WHAT IS REQUIRED
All lines with the word "status" must be pulled from the entries below.

(DATA RECORDS begins)

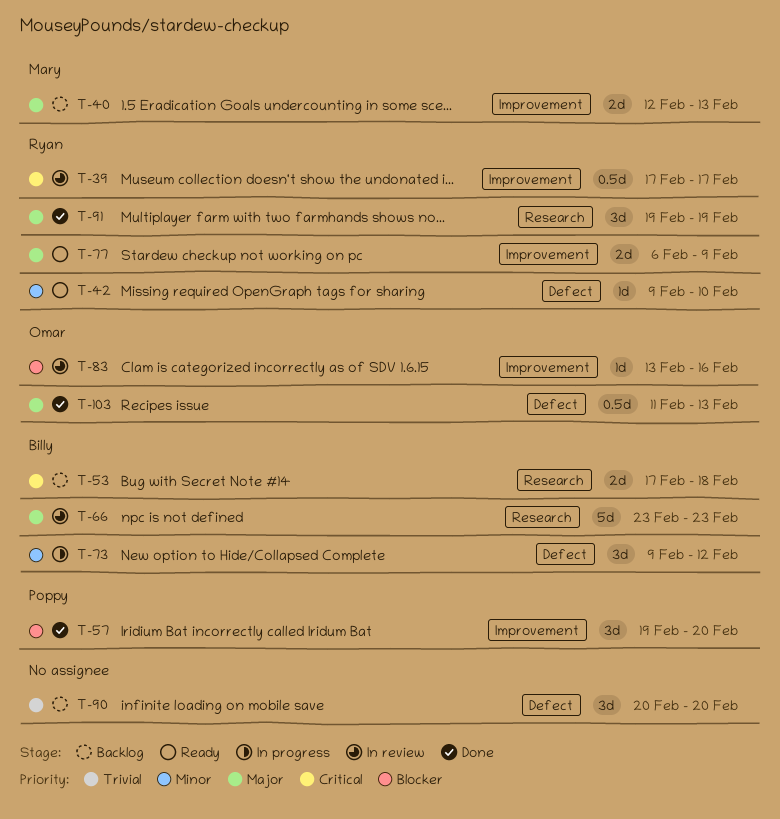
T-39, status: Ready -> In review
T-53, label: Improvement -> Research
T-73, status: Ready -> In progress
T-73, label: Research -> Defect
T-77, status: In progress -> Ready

(DATA RECORDS ends)

OUTPUT OF THE EXERCISE
T-39, status: Ready -> In review
T-73, status: Ready -> In progress
T-77, status: In progress -> Ready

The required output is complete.